_THE TASK_
Can you write out the entries from the very beginning through the line containing "いま住んでいる住宅を売却する前に新居を購入することを", swapping "Taxistas" for "Choferes" and keeping everything else the same?

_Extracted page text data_
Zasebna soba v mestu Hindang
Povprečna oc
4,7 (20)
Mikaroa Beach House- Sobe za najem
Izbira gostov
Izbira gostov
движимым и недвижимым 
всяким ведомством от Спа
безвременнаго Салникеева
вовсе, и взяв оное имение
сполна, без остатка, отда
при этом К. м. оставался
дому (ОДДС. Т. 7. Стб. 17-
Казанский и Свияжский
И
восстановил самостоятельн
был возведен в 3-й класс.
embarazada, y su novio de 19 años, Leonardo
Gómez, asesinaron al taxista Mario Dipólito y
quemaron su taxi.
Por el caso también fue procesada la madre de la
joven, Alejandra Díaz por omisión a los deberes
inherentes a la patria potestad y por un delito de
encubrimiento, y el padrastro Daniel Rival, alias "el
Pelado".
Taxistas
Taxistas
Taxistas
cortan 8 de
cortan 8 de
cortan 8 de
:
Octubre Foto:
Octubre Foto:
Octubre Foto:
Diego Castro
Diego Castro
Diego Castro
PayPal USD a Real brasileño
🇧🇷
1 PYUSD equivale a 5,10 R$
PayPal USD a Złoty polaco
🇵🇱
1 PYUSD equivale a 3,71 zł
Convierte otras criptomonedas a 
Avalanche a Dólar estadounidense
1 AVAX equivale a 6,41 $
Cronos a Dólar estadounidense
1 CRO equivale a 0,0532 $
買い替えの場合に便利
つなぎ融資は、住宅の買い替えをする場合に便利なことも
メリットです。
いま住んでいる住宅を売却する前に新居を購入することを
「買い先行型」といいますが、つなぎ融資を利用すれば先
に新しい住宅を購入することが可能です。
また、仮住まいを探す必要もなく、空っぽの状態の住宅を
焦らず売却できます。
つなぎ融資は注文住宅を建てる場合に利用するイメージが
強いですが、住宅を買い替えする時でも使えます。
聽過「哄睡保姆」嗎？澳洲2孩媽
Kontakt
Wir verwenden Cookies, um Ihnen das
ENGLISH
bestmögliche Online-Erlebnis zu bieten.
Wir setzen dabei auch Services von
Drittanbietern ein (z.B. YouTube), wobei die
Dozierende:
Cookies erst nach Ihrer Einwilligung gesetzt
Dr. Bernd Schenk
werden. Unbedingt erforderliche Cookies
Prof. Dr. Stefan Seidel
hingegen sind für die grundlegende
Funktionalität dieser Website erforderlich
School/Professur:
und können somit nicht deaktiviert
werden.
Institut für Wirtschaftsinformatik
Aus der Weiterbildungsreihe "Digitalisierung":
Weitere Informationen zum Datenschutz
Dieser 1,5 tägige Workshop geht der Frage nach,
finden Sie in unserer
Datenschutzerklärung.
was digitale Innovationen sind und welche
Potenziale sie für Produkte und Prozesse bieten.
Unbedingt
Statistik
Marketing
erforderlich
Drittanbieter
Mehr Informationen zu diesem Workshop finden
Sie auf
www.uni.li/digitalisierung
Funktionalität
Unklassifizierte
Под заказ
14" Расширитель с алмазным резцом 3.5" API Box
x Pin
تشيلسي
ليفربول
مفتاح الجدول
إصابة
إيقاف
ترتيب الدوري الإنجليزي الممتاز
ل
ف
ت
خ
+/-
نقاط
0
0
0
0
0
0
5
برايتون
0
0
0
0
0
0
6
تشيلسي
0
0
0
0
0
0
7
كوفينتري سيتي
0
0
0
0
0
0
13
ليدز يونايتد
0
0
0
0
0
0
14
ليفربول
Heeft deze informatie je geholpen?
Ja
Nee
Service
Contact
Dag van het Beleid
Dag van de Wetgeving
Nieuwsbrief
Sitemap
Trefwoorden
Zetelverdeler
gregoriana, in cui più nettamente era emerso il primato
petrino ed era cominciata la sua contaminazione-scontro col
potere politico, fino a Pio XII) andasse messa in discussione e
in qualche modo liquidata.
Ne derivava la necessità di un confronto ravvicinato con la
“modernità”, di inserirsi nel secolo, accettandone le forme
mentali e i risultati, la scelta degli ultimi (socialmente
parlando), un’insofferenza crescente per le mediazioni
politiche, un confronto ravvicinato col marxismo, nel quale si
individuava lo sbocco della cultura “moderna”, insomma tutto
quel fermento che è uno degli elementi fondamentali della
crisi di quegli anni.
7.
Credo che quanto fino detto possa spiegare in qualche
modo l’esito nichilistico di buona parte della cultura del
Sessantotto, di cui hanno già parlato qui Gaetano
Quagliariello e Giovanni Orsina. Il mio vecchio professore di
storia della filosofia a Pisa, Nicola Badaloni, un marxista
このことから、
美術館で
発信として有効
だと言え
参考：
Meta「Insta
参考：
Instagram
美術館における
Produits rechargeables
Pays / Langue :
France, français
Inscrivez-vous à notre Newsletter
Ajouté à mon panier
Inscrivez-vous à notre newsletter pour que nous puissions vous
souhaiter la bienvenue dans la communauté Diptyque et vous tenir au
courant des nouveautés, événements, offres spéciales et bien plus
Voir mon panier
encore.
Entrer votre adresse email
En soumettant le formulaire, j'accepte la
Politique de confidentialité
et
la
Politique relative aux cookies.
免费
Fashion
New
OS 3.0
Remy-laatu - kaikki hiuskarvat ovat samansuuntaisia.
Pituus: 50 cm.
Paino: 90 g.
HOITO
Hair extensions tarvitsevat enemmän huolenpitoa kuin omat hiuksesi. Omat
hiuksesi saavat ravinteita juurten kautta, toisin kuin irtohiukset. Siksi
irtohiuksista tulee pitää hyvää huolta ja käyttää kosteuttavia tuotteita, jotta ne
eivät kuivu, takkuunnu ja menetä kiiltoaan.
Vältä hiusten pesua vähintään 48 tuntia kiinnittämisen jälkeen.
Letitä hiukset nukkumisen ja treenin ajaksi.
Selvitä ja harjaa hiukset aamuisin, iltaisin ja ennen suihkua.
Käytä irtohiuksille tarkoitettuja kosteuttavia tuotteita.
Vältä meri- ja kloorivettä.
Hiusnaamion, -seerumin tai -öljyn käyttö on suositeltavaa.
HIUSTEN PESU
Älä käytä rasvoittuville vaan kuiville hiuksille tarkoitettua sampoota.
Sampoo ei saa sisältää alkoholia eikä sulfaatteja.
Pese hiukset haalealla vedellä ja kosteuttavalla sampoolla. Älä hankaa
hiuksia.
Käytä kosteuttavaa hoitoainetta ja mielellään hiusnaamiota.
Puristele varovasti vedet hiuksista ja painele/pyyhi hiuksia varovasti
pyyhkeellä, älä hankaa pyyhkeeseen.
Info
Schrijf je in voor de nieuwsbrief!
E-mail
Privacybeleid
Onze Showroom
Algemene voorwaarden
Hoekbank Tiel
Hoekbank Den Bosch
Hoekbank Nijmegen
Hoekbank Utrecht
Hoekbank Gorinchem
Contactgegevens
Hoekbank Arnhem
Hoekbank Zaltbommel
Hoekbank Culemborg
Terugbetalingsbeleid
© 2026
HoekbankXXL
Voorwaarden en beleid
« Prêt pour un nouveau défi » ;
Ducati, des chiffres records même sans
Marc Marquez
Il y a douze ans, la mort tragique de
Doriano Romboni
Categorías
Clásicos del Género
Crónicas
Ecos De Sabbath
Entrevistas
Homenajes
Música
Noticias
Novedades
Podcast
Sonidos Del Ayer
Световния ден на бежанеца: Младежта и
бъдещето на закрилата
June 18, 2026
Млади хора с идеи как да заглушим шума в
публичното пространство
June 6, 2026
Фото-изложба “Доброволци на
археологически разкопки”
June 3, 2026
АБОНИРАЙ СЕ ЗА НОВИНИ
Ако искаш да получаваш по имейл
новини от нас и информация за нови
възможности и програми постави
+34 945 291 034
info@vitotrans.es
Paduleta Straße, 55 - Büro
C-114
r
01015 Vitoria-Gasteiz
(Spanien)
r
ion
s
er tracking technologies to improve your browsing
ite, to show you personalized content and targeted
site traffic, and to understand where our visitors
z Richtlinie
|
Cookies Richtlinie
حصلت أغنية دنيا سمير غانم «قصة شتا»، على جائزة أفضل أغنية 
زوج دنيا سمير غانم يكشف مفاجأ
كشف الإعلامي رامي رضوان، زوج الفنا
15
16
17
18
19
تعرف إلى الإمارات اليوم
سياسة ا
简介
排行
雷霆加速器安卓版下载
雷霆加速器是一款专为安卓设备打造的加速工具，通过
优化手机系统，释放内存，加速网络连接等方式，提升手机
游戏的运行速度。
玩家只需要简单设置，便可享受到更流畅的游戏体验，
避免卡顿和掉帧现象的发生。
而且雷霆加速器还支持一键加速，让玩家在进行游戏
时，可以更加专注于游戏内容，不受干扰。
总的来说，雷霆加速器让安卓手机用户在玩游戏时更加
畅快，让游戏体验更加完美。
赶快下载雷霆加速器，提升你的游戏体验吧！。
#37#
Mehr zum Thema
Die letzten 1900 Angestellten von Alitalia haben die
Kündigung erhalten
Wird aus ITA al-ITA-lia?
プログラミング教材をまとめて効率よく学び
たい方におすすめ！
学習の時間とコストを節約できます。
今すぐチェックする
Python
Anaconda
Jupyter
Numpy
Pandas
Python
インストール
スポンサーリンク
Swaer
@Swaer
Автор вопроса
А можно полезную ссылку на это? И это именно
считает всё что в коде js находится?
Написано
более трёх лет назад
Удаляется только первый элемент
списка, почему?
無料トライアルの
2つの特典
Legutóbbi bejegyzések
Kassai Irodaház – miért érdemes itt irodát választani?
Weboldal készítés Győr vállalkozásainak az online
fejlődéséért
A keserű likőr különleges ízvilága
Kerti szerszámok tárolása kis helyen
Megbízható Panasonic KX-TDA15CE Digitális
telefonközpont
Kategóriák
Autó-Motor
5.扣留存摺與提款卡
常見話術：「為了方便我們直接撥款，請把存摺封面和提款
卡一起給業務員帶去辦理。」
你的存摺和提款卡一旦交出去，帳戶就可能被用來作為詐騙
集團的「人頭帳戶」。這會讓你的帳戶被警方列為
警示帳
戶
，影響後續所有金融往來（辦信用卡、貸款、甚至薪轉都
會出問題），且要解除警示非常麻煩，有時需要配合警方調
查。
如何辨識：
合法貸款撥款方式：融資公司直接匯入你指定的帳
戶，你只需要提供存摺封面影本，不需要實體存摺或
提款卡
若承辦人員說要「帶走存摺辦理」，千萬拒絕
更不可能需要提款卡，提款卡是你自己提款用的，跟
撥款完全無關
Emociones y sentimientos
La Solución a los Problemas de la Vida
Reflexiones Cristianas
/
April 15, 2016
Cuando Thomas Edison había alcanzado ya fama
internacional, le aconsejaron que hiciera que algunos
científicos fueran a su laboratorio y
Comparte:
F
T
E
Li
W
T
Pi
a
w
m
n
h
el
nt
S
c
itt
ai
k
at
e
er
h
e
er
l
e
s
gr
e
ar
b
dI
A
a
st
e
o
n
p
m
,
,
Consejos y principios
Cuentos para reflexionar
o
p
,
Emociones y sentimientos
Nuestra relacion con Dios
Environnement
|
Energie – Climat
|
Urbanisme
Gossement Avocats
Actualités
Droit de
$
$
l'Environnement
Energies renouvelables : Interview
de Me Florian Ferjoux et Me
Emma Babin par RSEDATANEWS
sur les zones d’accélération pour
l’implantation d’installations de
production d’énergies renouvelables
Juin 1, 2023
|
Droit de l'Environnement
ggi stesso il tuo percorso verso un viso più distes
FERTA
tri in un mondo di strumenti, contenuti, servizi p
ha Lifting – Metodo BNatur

_RESULT FOR THIS EXERCISE_
Zasebna soba v mestu Hindang
Povprečna oc
4,7 (20)
Mikaroa Beach House- Sobe za najem
Izbira gostov
Izbira gostov
движимым и недвижимым 
всяким ведомством от Спа
безвременнаго Салникеева
вовсе, и взяв оное имение
сполна, без остатка, отда
при этом К. м. оставался
дому (ОДДС. Т. 7. Стб. 17-
Казанский и Свияжский
И
восстановил самостоятельн
был возведен в 3-й класс.
embarazada, y su novio de 19 años, Leonardo
Gómez, asesinaron al taxista Mario Dipólito y
quemaron su taxi.
Por el caso también fue procesada la madre de la
joven, Alejandra Díaz por omisión a los deberes
inherentes a la patria potestad y por un delito de
encubrimiento, y el padrastro Daniel Rival, alias "el
Pelado".
Choferes
Choferes
Choferes
cortan 8 de
cortan 8 de
cortan 8 de
:
Octubre Foto:
Octubre Foto:
Octubre Foto:
Diego Castro
Diego Castro
Diego Castro
PayPal USD a Real brasileño
🇧🇷
1 PYUSD equivale a 5,10 R$
PayPal USD a Złoty polaco
🇵🇱
1 PYUSD equivale a 3,71 zł
Convierte otras criptomonedas a 
Avalanche a Dólar estadounidense
1 AVAX equivale a 6,41 $
Cronos a Dólar estadounidense
1 CRO equivale a 0,0532 $
買い替えの場合に便利
つなぎ融資は、住宅の買い替えをする場合に便利なことも
メリットです。
いま住んでいる住宅を売却する前に新居を購入することを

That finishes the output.